Le SNISPV a indiqué que les avancées évoquées n’avaient pas encore beaucoup d’effet sur le travail des agents et que les services ne disposaient pas  à ce jour des moyens permettant de procéder à des contrôles supplémentaires pour améliorer le niveau de la biosécurité dans les élevages, en particulier dans les départements impactés par les crises influenza aviaire. Il a insisté sur le fait que les Plans d’Intervention Sanitaire d’Urgence (PISU) devraient être complétés de modalités  pour de telles crises excédant de loin toutes les crises survenues jusqu’à ce jour.  Il a souligné la nécessité de pouvoir disposer de renforts formés, régulièrement entraînés et disponibles pour des durées plus longues.

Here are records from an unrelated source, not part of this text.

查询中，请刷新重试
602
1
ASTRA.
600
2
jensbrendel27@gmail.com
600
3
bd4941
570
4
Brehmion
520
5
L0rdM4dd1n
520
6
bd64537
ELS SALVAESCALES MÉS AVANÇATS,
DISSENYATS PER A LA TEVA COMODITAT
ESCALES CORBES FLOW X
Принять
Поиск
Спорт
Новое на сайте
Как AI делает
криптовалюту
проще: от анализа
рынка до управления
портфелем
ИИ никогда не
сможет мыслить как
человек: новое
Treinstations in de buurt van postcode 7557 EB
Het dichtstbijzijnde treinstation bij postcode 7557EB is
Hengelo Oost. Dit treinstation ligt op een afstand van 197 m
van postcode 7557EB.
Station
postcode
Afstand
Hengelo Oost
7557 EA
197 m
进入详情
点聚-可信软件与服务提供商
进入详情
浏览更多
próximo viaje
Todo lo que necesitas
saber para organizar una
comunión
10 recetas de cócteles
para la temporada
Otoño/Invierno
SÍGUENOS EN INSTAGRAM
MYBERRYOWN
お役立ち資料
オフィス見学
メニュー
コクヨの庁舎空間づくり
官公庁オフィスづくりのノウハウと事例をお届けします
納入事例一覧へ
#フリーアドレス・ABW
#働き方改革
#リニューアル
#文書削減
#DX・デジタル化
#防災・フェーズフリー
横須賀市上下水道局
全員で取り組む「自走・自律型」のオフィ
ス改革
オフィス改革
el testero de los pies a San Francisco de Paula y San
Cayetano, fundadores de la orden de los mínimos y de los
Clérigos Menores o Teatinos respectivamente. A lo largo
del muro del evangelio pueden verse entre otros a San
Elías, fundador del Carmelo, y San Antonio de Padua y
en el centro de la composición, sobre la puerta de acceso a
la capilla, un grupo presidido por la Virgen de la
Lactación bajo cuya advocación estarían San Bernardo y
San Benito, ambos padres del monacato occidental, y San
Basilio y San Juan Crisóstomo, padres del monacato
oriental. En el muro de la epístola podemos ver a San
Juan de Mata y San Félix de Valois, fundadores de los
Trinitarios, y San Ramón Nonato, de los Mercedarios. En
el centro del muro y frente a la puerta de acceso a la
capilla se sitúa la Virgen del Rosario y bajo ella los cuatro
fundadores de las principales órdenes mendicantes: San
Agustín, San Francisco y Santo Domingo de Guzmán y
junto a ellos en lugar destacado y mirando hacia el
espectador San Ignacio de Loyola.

Comme les représentants du ministre rappelaient que les agents de terrain relevaient totalement de l’autorité des préfets, le SNISPV a indiqué que les agents des SDIS des conseils départementaux, placés sous l’autorité des préfets pour leurs missions, étaient envoyés hors de leur territoire en période de feux de forêt et que la lutte contre les maladies animales majeures comme l’influenza aviaire nécessitait un dispositif administratif et budgétaire spécifique et des effectifs supplémentaires.

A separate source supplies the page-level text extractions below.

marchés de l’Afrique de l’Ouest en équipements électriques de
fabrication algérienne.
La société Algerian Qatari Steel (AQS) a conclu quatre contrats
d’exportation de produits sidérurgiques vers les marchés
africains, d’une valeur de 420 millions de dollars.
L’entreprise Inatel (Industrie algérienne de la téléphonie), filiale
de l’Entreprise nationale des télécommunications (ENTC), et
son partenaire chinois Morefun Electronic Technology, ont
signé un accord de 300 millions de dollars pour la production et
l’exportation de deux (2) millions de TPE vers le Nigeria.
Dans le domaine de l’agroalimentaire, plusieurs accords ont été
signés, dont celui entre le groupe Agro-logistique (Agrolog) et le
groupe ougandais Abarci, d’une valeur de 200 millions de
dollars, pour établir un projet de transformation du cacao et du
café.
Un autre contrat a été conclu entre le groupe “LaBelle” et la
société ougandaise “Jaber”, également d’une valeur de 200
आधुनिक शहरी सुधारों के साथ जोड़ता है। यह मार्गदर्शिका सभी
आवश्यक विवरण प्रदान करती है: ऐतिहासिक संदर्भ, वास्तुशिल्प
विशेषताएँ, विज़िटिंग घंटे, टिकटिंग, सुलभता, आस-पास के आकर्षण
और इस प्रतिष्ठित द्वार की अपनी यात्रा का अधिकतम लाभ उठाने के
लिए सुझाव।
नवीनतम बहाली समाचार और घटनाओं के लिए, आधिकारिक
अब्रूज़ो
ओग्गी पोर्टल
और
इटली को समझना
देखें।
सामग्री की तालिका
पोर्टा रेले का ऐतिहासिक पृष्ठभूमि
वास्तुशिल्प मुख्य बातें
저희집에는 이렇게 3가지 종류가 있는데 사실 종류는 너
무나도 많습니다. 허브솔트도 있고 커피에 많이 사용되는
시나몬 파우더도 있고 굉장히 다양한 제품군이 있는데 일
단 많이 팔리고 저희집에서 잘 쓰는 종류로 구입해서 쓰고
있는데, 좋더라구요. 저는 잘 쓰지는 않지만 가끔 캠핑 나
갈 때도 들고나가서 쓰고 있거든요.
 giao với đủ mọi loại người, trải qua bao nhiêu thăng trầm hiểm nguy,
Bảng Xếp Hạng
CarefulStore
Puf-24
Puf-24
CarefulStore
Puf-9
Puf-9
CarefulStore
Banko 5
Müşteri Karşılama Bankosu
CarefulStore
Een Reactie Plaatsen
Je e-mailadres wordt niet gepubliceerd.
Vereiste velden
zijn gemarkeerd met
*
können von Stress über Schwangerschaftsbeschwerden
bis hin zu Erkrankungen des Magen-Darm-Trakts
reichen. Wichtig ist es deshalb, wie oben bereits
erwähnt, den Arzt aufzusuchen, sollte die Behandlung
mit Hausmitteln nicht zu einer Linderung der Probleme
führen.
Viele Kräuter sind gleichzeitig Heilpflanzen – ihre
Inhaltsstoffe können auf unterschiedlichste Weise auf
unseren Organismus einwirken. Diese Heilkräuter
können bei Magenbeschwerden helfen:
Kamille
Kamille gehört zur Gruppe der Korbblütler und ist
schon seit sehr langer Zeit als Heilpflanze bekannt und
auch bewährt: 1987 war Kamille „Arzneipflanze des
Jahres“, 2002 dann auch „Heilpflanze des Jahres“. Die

Les représentants du ministre ont confirmé le lancement d’une nouvelle mission confiée au CGAAER sur les sujets de l’alerte du SNISPV : prévention de l’épuisement des agents et reconnaissance de leur investissement, gestion des horaires plus respectueuse, amélioration du maintien de compétences et de la disponibilité de ressources humaines sur une durée appropriée à de telles crises en administration centrale, en direction régionale et en direction départementale, adéquation missions/moyens et organisation inter-services. Cette mission a déjà pris des contacts en département.  Il a été annoncé que les organisations syndicales seraient entendues par cette mission.

Alors que plus de 40 départements ont été concernés depuis l'automne par la crise influenza aviaire et que 19 départements restent encore placés en risque élevé, le SNIPV prend note que le ministère reconnaît le malaise et l'épuisement ressentis par les agents et demande des réponses rapides en matière de gestion des ressources humaines qui soient à la hauteur de l'investissement des agents. Il espère également que le rapport de la mission CGAAER et les décisions consécutives permettront des améliorations notables lors des prochaines crises.